Give all of the data again exactly as written, omitting every image.
** SUPPLIED DATA follows **
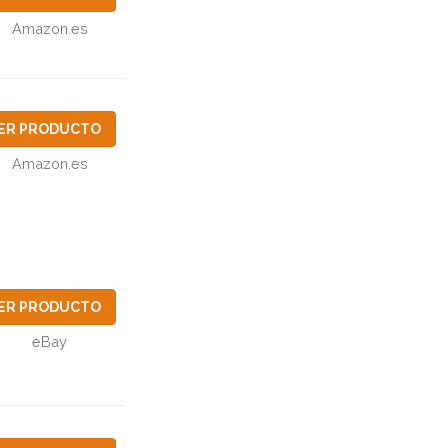
Amazon.es
ER PRODUCTO
Amazon.es
ER PRODUCTO
eBay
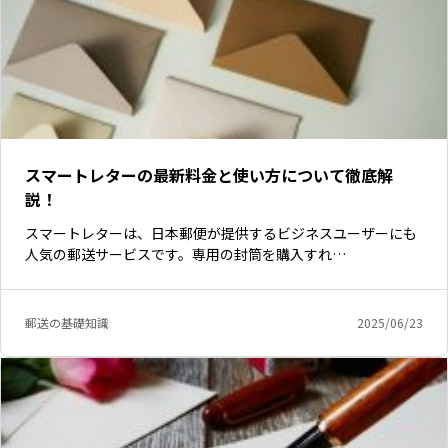
スマートレターの最新料金と使い方について徹底解
説！
スマートレターは、日本郵便が提供するビジネスユーザーにも
人気の郵送サービスです。専用の封筒を購入すれ…
郵送の基礎知識
2025/06/23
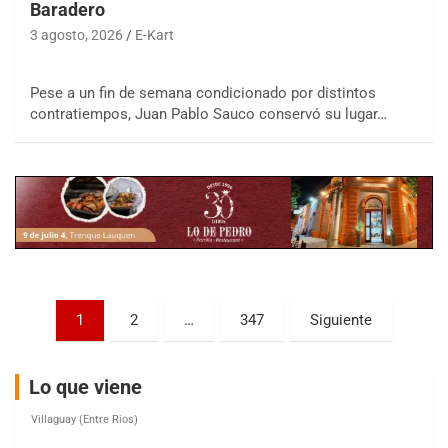
Baradero
3 agosto, 2026
E-Kart
COBERTURA ESPECIAL DE E-KART.COM.AR
Pese a un fin de semana condicionado por distintos
08/09-AGO
contratiempos, Juan Pablo Sauco conservó su lugar…
IAME SERIES ARGENTINA 6
Ramiro Tot (Asfalto)
Baradero (Buenos Aires)
KDO - F6
Ciudad de Trenque Lauquen (Asfalto)
Trenque Lauquen (Buenos Aires)
ENTRERRIANO - F6 (POSTERGADA)
Parque de la Velocidad (Asfalto)
Paginación
1
2
…
347
Siguiente
Villaguay (Entre Ríos)
de
VICTORIENSE - F7
entradas
Lo que viene
El Cerro (Tierra)
Victoria (Entre Ríos)
PATAGONICO - F6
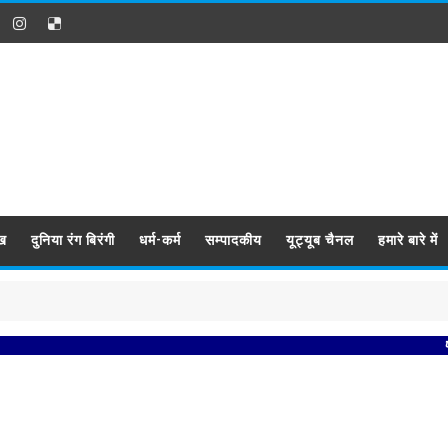
ख
दुनिया रंग बिरंगी
धर्म-कर्म
सम्पादकीय
यूट्यूब चैनल
हमारे बारे में
प्रबिसि नगर 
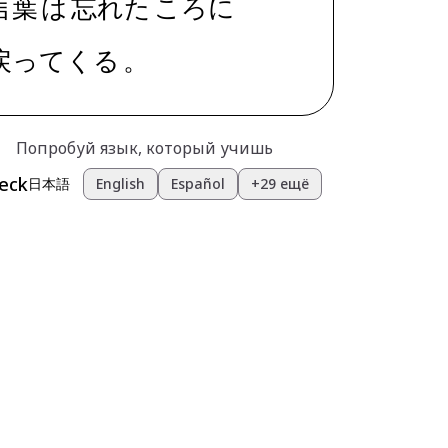
言葉
は
忘れた
ころ
に
戻ってくる
。
Попробуй язык, который учишь
eck
日本語
English
Español
+29 ещё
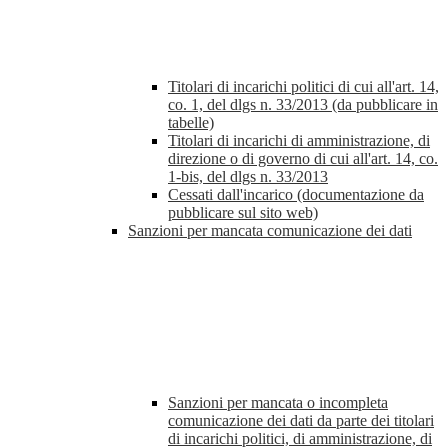
Titolari di incarichi politici di cui all'art. 14,
co. 1, del dlgs n. 33/2013 (da pubblicare in
tabelle)
Titolari di incarichi di amministrazione, di
direzione o di governo di cui all'art. 14, co.
1-bis, del dlgs n. 33/2013
Cessati dall'incarico (documentazione da
pubblicare sul sito web)
Sanzioni per mancata comunicazione dei dati
Sanzioni per mancata o incompleta
comunicazione dei dati da parte dei titolari
di incarichi politici, di amministrazione, di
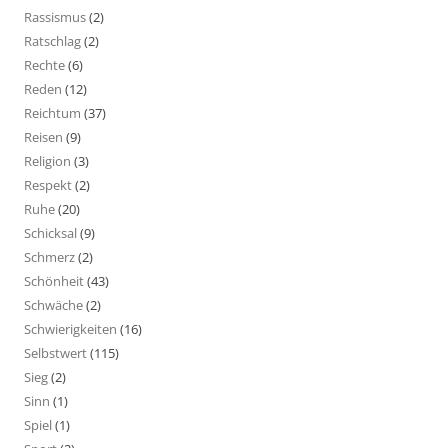
Rassismus
(2)
Ratschlag
(2)
Rechte
(6)
Reden
(12)
Reichtum
(37)
Reisen
(9)
Religion
(3)
Respekt
(2)
Ruhe
(20)
Schicksal
(9)
Schmerz
(2)
Schönheit
(43)
Schwäche
(2)
Schwierigkeiten
(16)
Selbstwert
(115)
Sieg
(2)
Sinn
(1)
Spiel
(1)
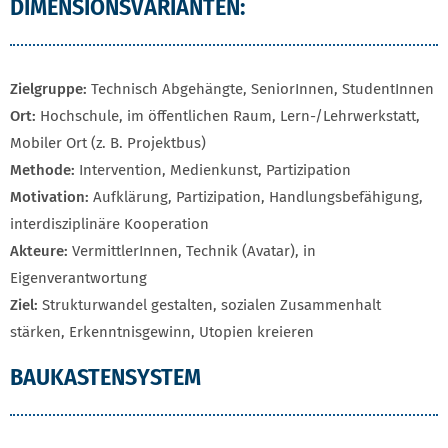
DIMENSIONSVARIANTEN:
Zielgruppe:
Technisch Abgehängte, SeniorInnen, StudentInnen
Ort:
Hochschule, im öffentlichen Raum, Lern-/Lehrwerkstatt,
Mobiler Ort (z. B. Projektbus)
Methode:
Intervention, Medienkunst, Partizipation
Motivation:
Aufklärung, Partizipation, Handlungsbefähigung,
interdisziplinäre Kooperation
Akteure:
VermittlerInnen, Technik (Avatar), in
Eigenverantwortung
Ziel:
Strukturwandel gestalten, sozialen Zusammenhalt
stärken, Erkenntnisgewinn, Utopien kreieren
BAUKASTENSYSTEM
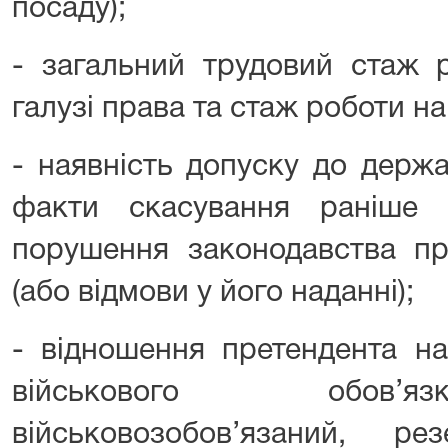
посаду);
- загальний трудовий стаж 
галузі права та стаж роботи на
- наявність допуску до держа
факти скасування раніше 
порушення законодавства п
(або відмови у його наданні);
- відношення претендента н
військового обов’я
військовозобов’язаний, рез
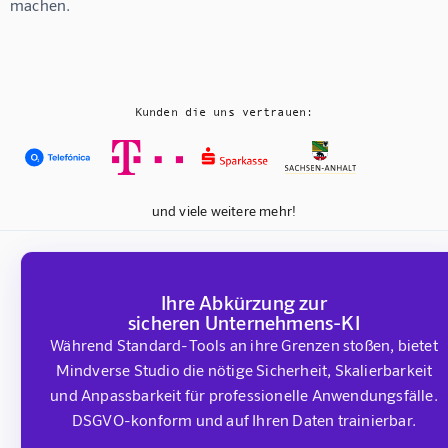
machen.
Kunden die uns vertrauen:
und viele weitere mehr!
Ihre Abkürzung zur
sicheren Unternehmens-KI
Während Standard-Tools an ihre Grenzen stoßen, bietet
Mindverse Studio die nötige Sicherheit, Skalierbarkeit
und Anpassbarkeit für professionelle Anwendungsfälle.
DSGVO-konform und auf Ihren Daten trainierbar.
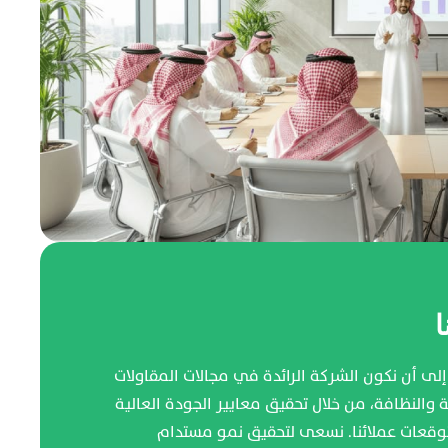
ا
ى أن نكون الشركة الرائدة في مجالات المقاولات
ة والنظافة، من خلال تحقيق معايير الجودة العالية
توقعات عملائنا. نسعى لتحقيق نمو مستدام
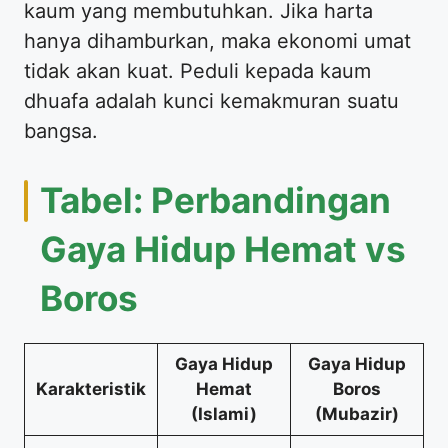
kaum yang membutuhkan. Jika harta
hanya dihamburkan, maka ekonomi umat
tidak akan kuat. Peduli kepada kaum
dhuafa adalah kunci kemakmuran suatu
bangsa.
Tabel: Perbandingan
Gaya Hidup Hemat vs
Boros
Gaya Hidup
Gaya Hidup
Karakteristik
Hemat
Boros
(Islami)
(Mubazir)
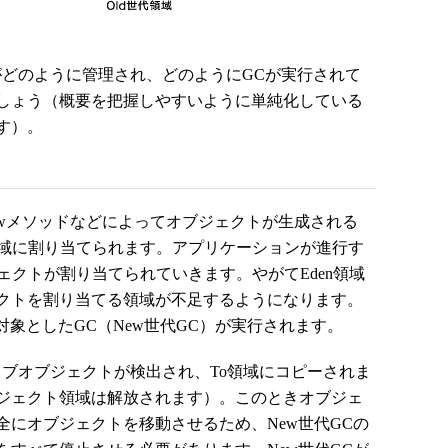
どのように管理され、どのようにGCが実行されて
しょう（概要を把握しやすいように単純化している
す）。
wメソッドなどによってオブジェクトが生成される
領域に割り当てられます。アプリケーションが進行す
ジェクトが割り当てられていきます。やがてEden領域
クトを割り当てる領域が不足するようになります。
対象としたGC（New世代GC）が実行されます。
ライブオブジェクトが検出され、To領域にコピーされま
ジェクト領域は解放されます）。このときオブジェ
全にオブジェクトを移動させるため、New世代GCの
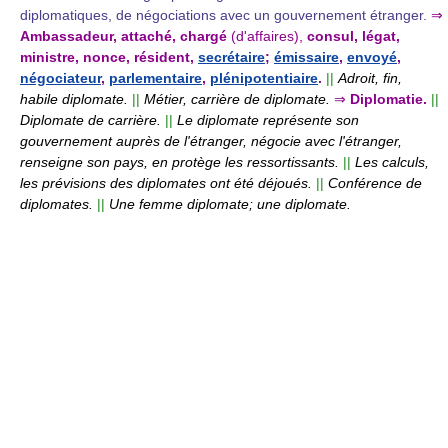
diplomatiques, de négociations avec un gouvernement étranger.
⇒
Ambassadeur, attaché, chargé
(d'affaires),
consul, légat,
ministre, nonce, résident,
secrétaire
;
émissaire
,
envoyé
,
négociateur
,
parlementaire
,
plénipotentiaire
.
||
Adroit, fin,
habile diplomate.
||
Métier, carrière de diplomate.
⇒
Diplomatie.
||
Diplomate de carrière.
||
Le diplomate représente son
gouvernement auprès de l'étranger, négocie avec l'étranger,
renseigne son pays, en protège les ressortissants.
||
Les calculs,
les prévisions des diplomates ont été déjoués.
||
Conférence de
diplomates.
||
Une femme diplomate; une diplomate.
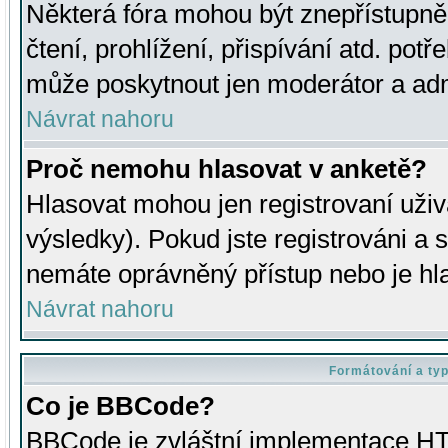
Některá fóra mohou být znepřístupně
čtení, prohlížení, přispívání atd. potř
může poskytnout jen moderátor a admin
Návrat nahoru
Proč nemohu hlasovat v anketě?
Hlasovat mohou jen registrovaní uživ
výsledky). Pokud jste registrováni a 
nemáte oprávněný přístup nebo je hl
Návrat nahoru
Formátování a ty
Co je BBCode?
BBCode je zvláštní implementace HT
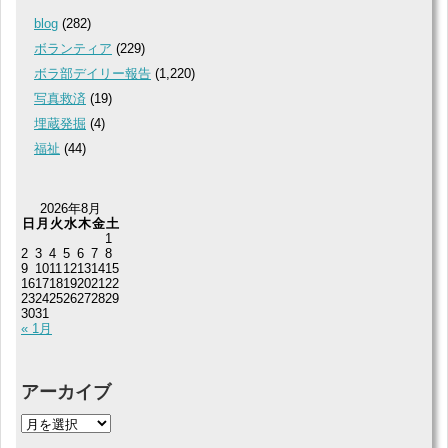
blog
(282)
ボランティア
(229)
ボラ部デイリー報告
(1,220)
写真救済
(19)
埋蔵発掘
(4)
福祉
(44)
2026年8月
日
月
火
水
木
金
土
1
2
3
4
5
6
7
8
9
10
11
12
13
14
15
16
17
18
19
20
21
22
23
24
25
26
27
28
29
30
31
« 1月
アーカイブ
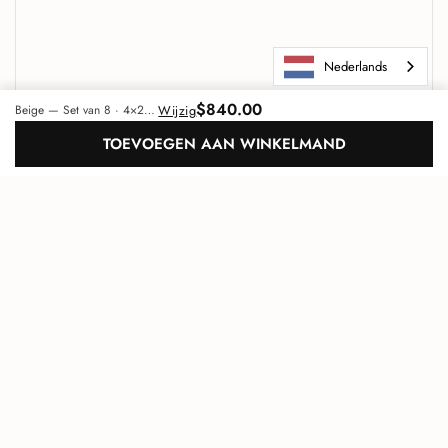
Nederlands
$840.00
Wijzig
Beige — Set van 8 · 4×2 patroon (2m²)
TOEVOEGEN AAN WINKELMAND
Maeven Art
Uniek akoestisch design
Ga na
TOP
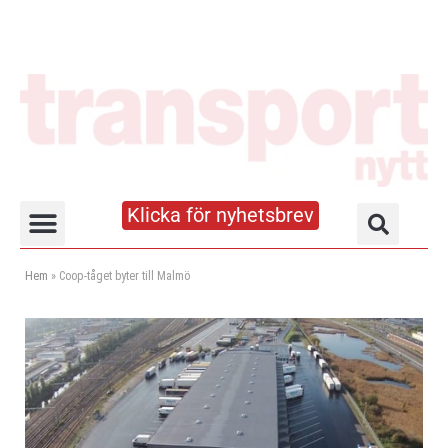
Klicka för nyhetsbrev
Truck- och lagerhandboken
Hem
»
Coop-tåget byter till Malmö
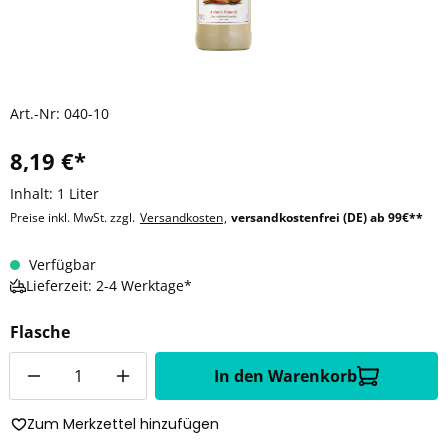
Art.-Nr:
040-10
8,19 €*
Inhalt:
1 Liter
Preise inkl. MwSt. zzgl.
Versandkosten
,
versandkostenfrei (DE) ab 99€**
Verfügbar
Lieferzeit: 2-4 Werktage*
Flasche
Anzahl
In den Warenkorb
Zum Merkzettel hinzufügen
** End of SUPPLIED DATA **
REPLY.
Amazon.es
ER PRODUCTO
Amazon.es
ER PRODUCTO
eBay
スマートレターの最新料金と使い方について徹底解
説！
スマートレターは、日本郵便が提供するビジネスユーザーにも
人気の郵送サービスです。専用の封筒を購入すれ…
郵送の基礎知識
2025/06/23
Baradero
3 agosto, 2026
E-Kart
COBERTURA ESPECIAL DE E-KART.COM.AR
Pese a un fin de semana condicionado por distintos
08/09-AGO
contratiempos, Juan Pablo Sauco conservó su lugar…
IAME SERIES ARGENTINA 6
Ramiro Tot (Asfalto)
Baradero (Buenos Aires)
KDO - F6
Ciudad de Trenque Lauquen (Asfalto)
Trenque Lauquen (Buenos Aires)
ENTRERRIANO - F6 (POSTERGADA)
Parque de la Velocidad (Asfalto)
Paginación
1
2
…
347
Siguiente
Villaguay (Entre Ríos)
de
VICTORIENSE - F7
entradas
Lo que viene
El Cerro (Tierra)
Victoria (Entre Ríos)
PATAGONICO - F6
ख
दुनिया रंग बिरंगी
धर्म-कर्म
सम्पादकीय
यूट्यूब चैनल
हमारे बारे में
प्रबिसि नगर 
言葉
は
忘れた
ころ
に
戻ってくる
。
Попробуй язык, который учишь
eck
日本語
English
Español
+29 ещё
Titolari di incarichi politici di cui all'art. 14,
co. 1, del dlgs n. 33/2013 (da pubblicare in
tabelle)
Titolari di incarichi di amministrazione, di
direzione o di governo di cui all'art. 14, co.
1-bis, del dlgs n. 33/2013
Cessati dall'incarico (documentazione da
pubblicare sul sito web)
Sanzioni per mancata comunicazione dei dati
Sanzioni per mancata o incompleta
comunicazione dei dati da parte dei titolari
di incarichi politici, di amministrazione, di
Rassismus
(2)
Ratschlag
(2)
Rechte
(6)
Reden
(12)
Reichtum
(37)
Reisen
(9)
Religion
(3)
Respekt
(2)
Ruhe
(20)
Schicksal
(9)
Schmerz
(2)
Schönheit
(43)
Schwäche
(2)
Schwierigkeiten
(16)
Selbstwert
(115)
Sieg
(2)
Sinn
(1)
Spiel
(1)
DIMENSIONSVARIANTEN:
Zielgruppe:
Technisch Abgehängte, SeniorInnen, StudentInnen
Ort:
Hochschule, im öffentlichen Raum, Lern-/Lehrwerkstatt,
Mobiler Ort (z. B. Projektbus)
Methode:
Intervention, Medienkunst, Partizipation
Motivation:
Aufklärung, Partizipation, Handlungsbefähigung,
interdisziplinäre Kooperation
Akteure:
VermittlerInnen, Technik (Avatar), in
Eigenverantwortung
Ziel:
Strukturwandel gestalten, sozialen Zusammenhalt
stärken, Erkenntnisgewinn, Utopien kreieren
BAUKASTENSYSTEM
посаду);
- загальний трудовий стаж 
галузі права та стаж роботи на
- наявність допуску до держа
факти скасування раніше 
порушення законодавства п
(або відмови у його наданні);
- відношення претендента н
військового обов’я
військовозобов’язаний, рез
machen.
Kunden die uns vertrauen:
und viele weitere mehr!
Ihre Abkürzung zur
sicheren Unternehmens-KI
Während Standard-Tools an ihre Grenzen stoßen, bietet
Mindverse Studio die nötige Sicherheit, Skalierbarkeit
und Anpassbarkeit für professionelle Anwendungsfälle.
DSGVO-konform und auf Ihren Daten trainierbar.
ا
ى أن نكون الشركة الرائدة في مجالات المقاولات
ة والنظافة، من خلال تحقيق معايير الجودة العالية
توقعات عملائنا. نسعى لتحقيق نمو مستدام
kaum yang membutuhkan. Jika harta
hanya dihamburkan, maka ekonomi umat
tidak akan kuat. Peduli kepada kaum
dhuafa adalah kunci kemakmuran suatu
bangsa.
Tabel: Perbandingan
Gaya Hidup Hemat vs
Boros
Gaya Hidup
Gaya Hidup
Karakteristik
Hemat
Boros
(Islami)
(Mubazir)
どのように管理され、どのようにGCが実行されて
しょう（概要を把握しやすいように単純化している
す）。
wメソッドなどによってオブジェクトが生成される
領域に割り当てられます。アプリケーションが進行す
ジェクトが割り当てられていきます。やがてEden領域
クトを割り当てる領域が不足するようになります。
対象としたGC（New世代GC）が実行されます。
ライブオブジェクトが検出され、To領域にコピーされま
ジェクト領域は解放されます）。このときオブジェ
全にオブジェクトを移動させるため、New世代GCの
diplomatiques, de négociations avec un gouvernement étranger.
⇒
Ambassadeur, attaché, chargé
(d'affaires),
consul, légat,
ministre, nonce, résident,
secrétaire
;
émissaire
,
envoyé
,
négociateur
,
parlementaire
,
plénipotentiaire
.
||
Adroit, fin,
habile diplomate.
||
Métier, carrière de diplomate.
⇒
Diplomatie.
||
Diplomate de carrière.
||
Le diplomate représente son
gouvernement auprès de l'étranger, négocie avec l'étranger,
renseigne son pays, en protège les ressortissants.
||
Les calculs,
les prévisions des diplomates ont été déjoués.
||
Conférence de
diplomates.
||
Une femme diplomate; une diplomate.
Některá fóra mohou být znepřístupně
čtení, prohlížení, přispívání atd. potř
může poskytnout jen moderátor a admin
Návrat nahoru
Proč nemohu hlasovat v anketě?
Hlasovat mohou jen registrovaní uživ
výsledky). Pokud jste registrováni a 
nemáte oprávněný přístup nebo je hl
Návrat nahoru
Formátování a ty
Co je BBCode?
BBCode je zvláštní implementace HT
blog
(282)
ボランティア
(229)
ボラ部デイリー報告
(1,220)
写真救済
(19)
埋蔵発掘
(4)
福祉
(44)
2026年8月
日
月
火
水
木
金
土
1
2
3
4
5
6
7
8
9
10
11
12
13
14
15
16
17
18
19
20
21
22
23
24
25
26
27
28
29
30
31
« 1月
アーカイブ
Nederlands
$840.00
Wijzig
Beige — Set van 8 · 4×2 patroon (2m²)
TOEVOEGEN AAN WINKELMAND
Maeven Art
Uniek akoestisch design
Ga na
TOP
Klicka för nyhetsbrev
Truck- och lagerhandboken
Hem
»
Coop-tåget byter till Malmö
Art.-Nr:
040-10
8,19 €*
Inhalt:
1 Liter
Preise inkl. MwSt. zzgl.
Versandkosten
,
versandkostenfrei (DE) ab 99€**
Verfügbar
Lieferzeit: 2-4 Werktage*
Flasche
Anzahl
In den Warenkorb
Zum Merkzettel hinzufügen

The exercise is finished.